REPORTER: Managers of waste-to-energy plants offered data showing their incinerators consistently operated below – even far below -- their annual allowable pollution limits. But opponents ignore the data. Ellen Connett, director of the Fluroide Action Network Pesticide Project, argues it can’t be trusted. And even a little bit of pollution is too much.
CONNETT: We are asking our engineers the wrong questions. How do we get rid of waste. What we should be asking our engineers is, how can we stop making waste? With all the packaging we have, if we can’t reuse it, recycle or compost it, industry shouldn’t be making it.
REPORTER: More producer responsibility. More public education, so there’s more recycling. Zero waste. That’s what opponents want. They say officials won’t set those goals if they need garbage to burn for electricity. But Jack Warner, head of the Solid Waste Management Authority in Lancaster County, Pennsylvania, says his county’s recycling rate almost doubled after he opened an incinerator, because the plant was pulling out metals that weren’t accepted at the curb, like paint cans and bike frames. He calls himself “Lancaster practical” in believing that recycling and incinerating work hand in hand.

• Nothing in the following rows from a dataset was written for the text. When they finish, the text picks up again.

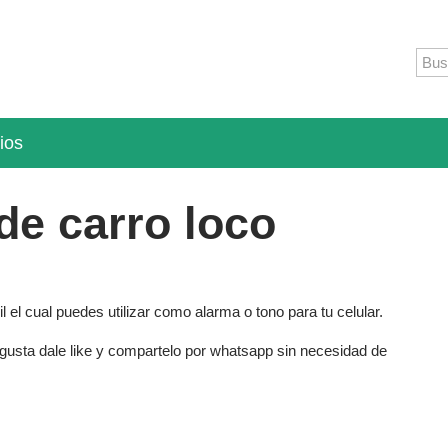
ios
de carro loco
 el cual puedes utilizar como alarma o tono para tu celular.
 gusta dale like y compartelo por whatsapp sin necesidad de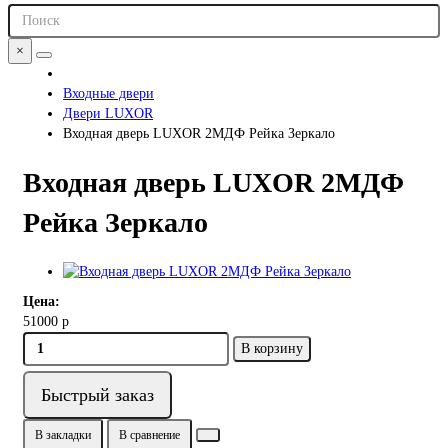
×
Входные двери
Двери LUXOR
Входная дверь LUXOR 2МДФ Рейка Зеркало
Входная дверь LUXOR 2МДФ
Рейка Зеркало
Цена:
51000 р
В корзину
Быстрый заказ
В закладки
В сравнение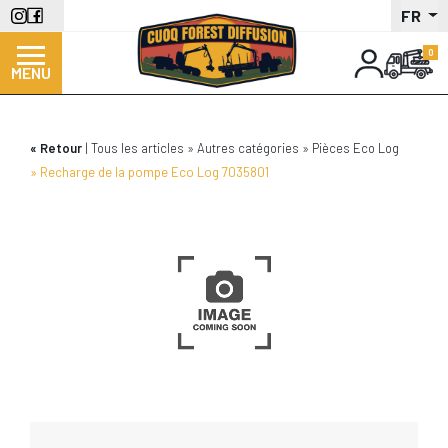
Aller
FR
au
contenu
MENU
principal
Retour
Tous les articles
Autres catégories
Pièces Eco Log
Recharge de la pompe Eco Log 7035801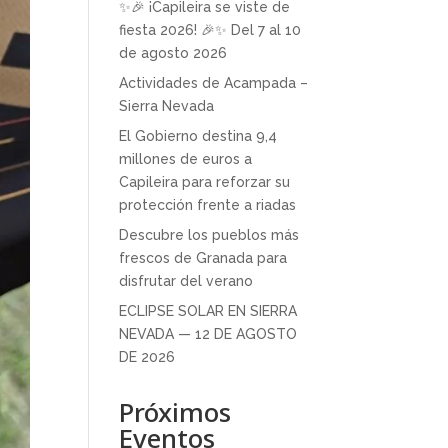
✨🎉 ¡Capileira se viste de
fiesta 2026! 🎉✨ Del 7 al 10
de agosto 2026
Actividades de Acampada –
Sierra Nevada
El Gobierno destina 9,4
millones de euros a
Capileira para reforzar su
protección frente a riadas
Descubre los pueblos más
frescos de Granada para
disfrutar del verano
ECLIPSE SOLAR EN SIERRA
NEVADA — 12 DE AGOSTO
DE 2026
Próximos
Eventos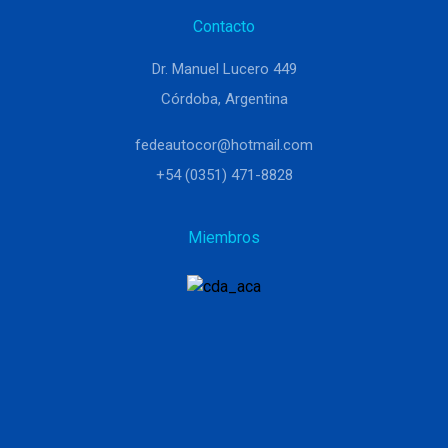
Contacto
Dr. Manuel Lucero 449
Córdoba, Argentina
fedeautocor@hotmail.com
+54 (0351) 471-8828
Miembros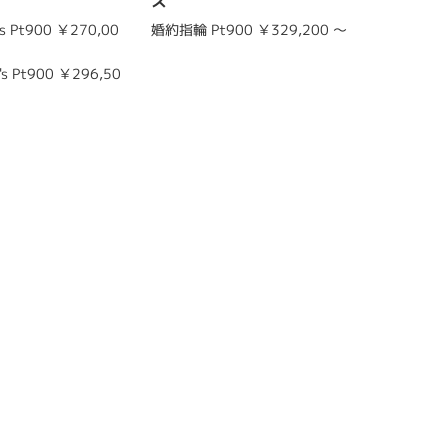
ス
 Pt900 ￥270,00
婚約指輪 Pt900 ￥329,200 ～
結婚指輪 m
0
s Pt900 ￥296,50
結婚指輪 l
0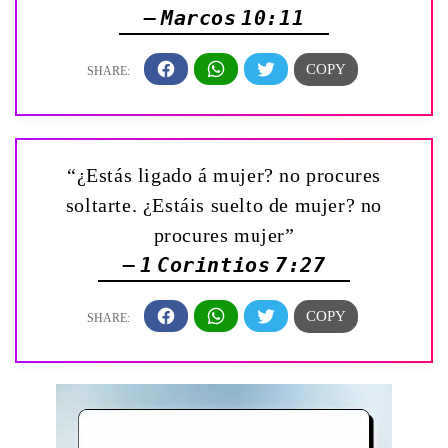
— Marcos 10:11
“¿Estás ligado á mujer? no procures
soltarte. ¿Estáis suelto de mujer? no
procures mujer”
— 1 Corintios 7:27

WARNER: The problem isn’t a stack that’s 310 feet high with all types of air controls. If you’re worried about nanoparticles, worry about the end of a tailpipe. We’re here to talk about trash and a system, a practical system, where you can take care of your waste for the next ten, twenty, thirty years. And if you think the answer is sending it in a truck to a landfill where New York City waste is typically hated in all communities, that’s not a plan.
REPORTER: But it IS the plan, for the next 20 years. It’s one that many local environmental groups support, with the caveat that sanitation officials beef up efforts to improve recycling. A new outreach office will start doing just that next week. However, even if every New Yorker recycles perfectly, the city’s recent garbage study finds 65 percent of our trash would still be going to landfills. The pro side of the waste-to-energy debate says that’s a missed opportunity to create electricity. The con side says it reveals a failure of the city to imagine a world of zero waste. ‘Round and ‘round the debate goes, like a dog chasing its tail.
In his summary of the debate, Doug Blazey, chairman of the Mid-Atlantic section of the Air and Waste Management Association, declares both sides are right.
BLAZEY: So if we use both the energy of the con side, to make sure we’re protecting ourselves as we go forward, and energy of pro side to develop new technologies...and a little of the gelt that is present in NYC and this metro area to finance some of that, I think we can get there.
REPORTER: But perhaps it’s a misguided optimism. Environmental advocates have already pronounced their opposition to any new technologies that involve combustion. An incinerator is an incinerator, they say, no matter how you gussy it up. Compromise is not an option. And that has supporters of waste-to-energy perplexed, as they see other countries, like Germany and Japan, recycle, reduce waste, AND burn whatever is left. Columbia University’s Nicholas Themelis calls landfill methane “low-hanging fruit” in the quest to cut greenhouse gas. For the 9,500 tons of trash New York City sends each day to landfills, it’s a fruit that will likely remain unplucked for years to come.